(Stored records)
##########
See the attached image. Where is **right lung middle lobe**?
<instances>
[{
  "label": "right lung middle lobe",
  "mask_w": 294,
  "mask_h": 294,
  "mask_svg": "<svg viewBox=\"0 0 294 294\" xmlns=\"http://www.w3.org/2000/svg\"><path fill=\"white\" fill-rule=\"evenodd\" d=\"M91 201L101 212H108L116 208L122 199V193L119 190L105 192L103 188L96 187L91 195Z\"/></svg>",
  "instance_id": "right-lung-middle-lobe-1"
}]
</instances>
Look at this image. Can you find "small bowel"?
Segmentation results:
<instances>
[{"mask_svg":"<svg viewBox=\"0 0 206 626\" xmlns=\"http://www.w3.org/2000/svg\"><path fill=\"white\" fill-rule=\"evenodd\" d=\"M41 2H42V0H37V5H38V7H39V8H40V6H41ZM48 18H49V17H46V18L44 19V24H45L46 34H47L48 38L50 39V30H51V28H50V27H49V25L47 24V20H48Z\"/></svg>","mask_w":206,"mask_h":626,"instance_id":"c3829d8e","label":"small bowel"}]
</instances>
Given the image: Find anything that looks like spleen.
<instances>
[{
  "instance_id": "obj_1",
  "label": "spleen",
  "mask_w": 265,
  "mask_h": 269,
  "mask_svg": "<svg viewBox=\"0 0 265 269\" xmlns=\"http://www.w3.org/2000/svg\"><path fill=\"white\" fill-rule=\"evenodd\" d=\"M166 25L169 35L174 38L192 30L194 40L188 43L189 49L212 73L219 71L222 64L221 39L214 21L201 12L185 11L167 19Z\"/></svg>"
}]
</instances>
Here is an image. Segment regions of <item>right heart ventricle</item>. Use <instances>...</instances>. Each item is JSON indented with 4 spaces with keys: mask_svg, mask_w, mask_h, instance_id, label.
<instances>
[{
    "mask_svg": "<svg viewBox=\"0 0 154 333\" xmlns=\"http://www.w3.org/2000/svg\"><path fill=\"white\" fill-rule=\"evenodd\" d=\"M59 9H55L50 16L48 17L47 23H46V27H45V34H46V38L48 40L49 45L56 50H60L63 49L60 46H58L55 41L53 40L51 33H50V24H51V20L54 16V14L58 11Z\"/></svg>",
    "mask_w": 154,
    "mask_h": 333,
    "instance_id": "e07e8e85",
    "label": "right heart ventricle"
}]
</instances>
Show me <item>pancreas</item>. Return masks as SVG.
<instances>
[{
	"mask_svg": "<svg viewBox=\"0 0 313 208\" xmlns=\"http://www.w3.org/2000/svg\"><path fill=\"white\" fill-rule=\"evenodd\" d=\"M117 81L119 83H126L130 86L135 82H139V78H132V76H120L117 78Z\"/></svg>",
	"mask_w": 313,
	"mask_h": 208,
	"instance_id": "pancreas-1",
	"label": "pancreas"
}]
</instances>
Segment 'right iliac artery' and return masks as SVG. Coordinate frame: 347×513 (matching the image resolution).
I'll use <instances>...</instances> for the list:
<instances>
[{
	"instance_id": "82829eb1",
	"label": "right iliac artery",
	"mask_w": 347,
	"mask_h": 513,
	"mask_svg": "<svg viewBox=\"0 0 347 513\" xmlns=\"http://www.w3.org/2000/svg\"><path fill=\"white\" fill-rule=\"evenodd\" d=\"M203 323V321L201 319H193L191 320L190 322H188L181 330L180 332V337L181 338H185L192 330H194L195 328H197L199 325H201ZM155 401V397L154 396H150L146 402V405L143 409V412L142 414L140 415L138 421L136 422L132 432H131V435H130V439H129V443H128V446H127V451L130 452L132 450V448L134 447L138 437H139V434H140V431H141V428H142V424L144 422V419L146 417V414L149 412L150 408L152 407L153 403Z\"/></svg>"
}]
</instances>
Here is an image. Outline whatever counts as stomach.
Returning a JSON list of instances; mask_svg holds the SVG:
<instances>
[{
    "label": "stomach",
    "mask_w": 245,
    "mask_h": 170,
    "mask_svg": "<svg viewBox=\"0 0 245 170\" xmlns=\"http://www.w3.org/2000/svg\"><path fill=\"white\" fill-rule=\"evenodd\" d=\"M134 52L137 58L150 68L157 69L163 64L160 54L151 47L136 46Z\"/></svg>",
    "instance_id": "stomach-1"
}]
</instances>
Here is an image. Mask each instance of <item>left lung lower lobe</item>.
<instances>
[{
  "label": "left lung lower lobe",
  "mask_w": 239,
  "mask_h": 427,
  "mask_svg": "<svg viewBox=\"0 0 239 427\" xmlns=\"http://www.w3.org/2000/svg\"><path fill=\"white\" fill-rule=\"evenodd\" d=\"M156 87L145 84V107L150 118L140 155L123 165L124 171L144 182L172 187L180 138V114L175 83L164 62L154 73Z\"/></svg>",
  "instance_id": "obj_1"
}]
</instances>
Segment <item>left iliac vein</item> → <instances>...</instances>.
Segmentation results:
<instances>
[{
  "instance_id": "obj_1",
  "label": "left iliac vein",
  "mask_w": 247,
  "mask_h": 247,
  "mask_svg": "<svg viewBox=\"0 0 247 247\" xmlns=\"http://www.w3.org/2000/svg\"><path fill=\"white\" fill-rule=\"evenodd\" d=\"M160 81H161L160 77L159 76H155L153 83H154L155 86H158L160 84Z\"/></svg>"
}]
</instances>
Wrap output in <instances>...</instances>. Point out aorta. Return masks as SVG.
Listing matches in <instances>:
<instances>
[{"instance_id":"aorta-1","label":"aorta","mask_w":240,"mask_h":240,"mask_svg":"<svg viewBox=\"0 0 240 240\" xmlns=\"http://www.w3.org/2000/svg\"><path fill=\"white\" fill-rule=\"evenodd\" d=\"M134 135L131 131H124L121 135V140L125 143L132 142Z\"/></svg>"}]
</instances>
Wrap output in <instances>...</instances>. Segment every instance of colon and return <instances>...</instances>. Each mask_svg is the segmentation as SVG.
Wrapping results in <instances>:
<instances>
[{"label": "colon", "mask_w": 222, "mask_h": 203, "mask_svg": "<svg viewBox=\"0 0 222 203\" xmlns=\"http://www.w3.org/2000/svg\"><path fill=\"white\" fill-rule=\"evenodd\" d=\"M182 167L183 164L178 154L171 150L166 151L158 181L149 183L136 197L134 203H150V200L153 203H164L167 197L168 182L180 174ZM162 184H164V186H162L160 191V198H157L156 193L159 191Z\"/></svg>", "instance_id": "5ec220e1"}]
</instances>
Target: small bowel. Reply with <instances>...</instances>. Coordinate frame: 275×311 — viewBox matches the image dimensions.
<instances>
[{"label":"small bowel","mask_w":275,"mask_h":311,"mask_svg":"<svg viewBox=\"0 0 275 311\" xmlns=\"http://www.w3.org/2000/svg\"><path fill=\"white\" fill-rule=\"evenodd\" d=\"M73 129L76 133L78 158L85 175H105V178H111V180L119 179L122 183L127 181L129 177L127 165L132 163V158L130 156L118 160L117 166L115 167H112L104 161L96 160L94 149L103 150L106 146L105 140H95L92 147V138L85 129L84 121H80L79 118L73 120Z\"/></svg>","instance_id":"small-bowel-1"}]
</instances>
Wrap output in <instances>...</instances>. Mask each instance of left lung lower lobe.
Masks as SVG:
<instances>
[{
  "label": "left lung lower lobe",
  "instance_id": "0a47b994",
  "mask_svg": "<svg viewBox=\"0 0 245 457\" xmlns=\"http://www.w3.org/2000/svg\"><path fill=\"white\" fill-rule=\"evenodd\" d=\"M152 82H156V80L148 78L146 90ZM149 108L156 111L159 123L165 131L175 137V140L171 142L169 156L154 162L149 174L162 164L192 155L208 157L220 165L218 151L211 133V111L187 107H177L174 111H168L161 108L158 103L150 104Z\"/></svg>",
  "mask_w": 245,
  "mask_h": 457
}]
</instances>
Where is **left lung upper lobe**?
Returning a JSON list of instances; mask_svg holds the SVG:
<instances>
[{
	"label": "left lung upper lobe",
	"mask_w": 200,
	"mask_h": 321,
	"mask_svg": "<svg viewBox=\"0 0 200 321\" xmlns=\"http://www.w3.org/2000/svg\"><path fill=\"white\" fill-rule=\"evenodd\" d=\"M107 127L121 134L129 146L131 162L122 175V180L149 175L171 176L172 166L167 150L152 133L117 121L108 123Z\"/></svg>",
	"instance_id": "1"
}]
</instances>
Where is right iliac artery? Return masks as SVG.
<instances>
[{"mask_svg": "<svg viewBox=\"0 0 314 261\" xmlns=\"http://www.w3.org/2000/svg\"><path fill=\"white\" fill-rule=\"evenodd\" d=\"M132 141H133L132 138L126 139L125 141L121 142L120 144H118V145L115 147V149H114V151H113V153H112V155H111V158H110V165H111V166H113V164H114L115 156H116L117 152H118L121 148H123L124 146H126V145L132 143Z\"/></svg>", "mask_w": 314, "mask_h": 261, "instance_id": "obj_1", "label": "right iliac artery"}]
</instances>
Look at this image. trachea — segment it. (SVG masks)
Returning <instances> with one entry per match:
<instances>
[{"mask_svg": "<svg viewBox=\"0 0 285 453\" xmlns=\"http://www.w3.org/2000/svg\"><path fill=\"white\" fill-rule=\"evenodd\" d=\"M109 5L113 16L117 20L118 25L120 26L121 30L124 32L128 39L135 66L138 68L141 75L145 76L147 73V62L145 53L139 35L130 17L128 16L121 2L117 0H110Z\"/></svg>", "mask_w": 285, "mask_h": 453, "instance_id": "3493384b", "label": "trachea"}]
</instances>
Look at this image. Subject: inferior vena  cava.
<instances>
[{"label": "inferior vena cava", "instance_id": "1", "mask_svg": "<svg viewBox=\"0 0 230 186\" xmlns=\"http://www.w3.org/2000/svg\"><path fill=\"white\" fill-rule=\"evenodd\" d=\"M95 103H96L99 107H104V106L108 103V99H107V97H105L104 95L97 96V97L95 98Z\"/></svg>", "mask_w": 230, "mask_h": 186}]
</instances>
##########
Requirements: Please arrange the lines above as a two-column CSV with the headers "line" and "answer", starting at the line that contains "Look at this image. trachea" and continuing through the end of the lines. Give each line and its answer one row, with each value in a single quoted field and line breaks replaced by spaces.

Expected answer:
line,answer
"Look at this image. trachea — segment it. (SVG masks)","Returning <instances> with one entry per match: <instances> [{""mask_svg"": ""<svg viewBox=\""0 0 285 453\"" xmlns=\""http://www.w3.org/2000/svg\""><path fill=\""white\"" fill-rule=\""evenodd\"" d=\""M109 5L113 16L117 20L118 25L120 26L121 30L124 32L128 39L135 66L138 68L141 75L145 76L147 73V62L145 53L139 35L130 17L128 16L121 2L117 0H110Z\""/></svg>"", ""mask_w"": 285, ""mask_h"": 453, ""instance_id"": ""3493384b"", ""label"": ""trachea""}] </instances>"
"Look at this image. Subject: inferior vena  cava.","<instances> [{""label"": ""inferior vena cava"", ""instance_id"": ""1"", ""mask_svg"": ""<svg viewBox=\""0 0 230 186\"" xmlns=\""http://www.w3.org/2000/svg\""><path fill=\""white\"" fill-rule=\""evenodd\"" d=\""M95 103H96L99 107H104V106L108 103V99H107V97H105L104 95L97 96V97L95 98Z\""/></svg>"", ""mask_w"": 230, ""mask_h"": 186}] </instances>"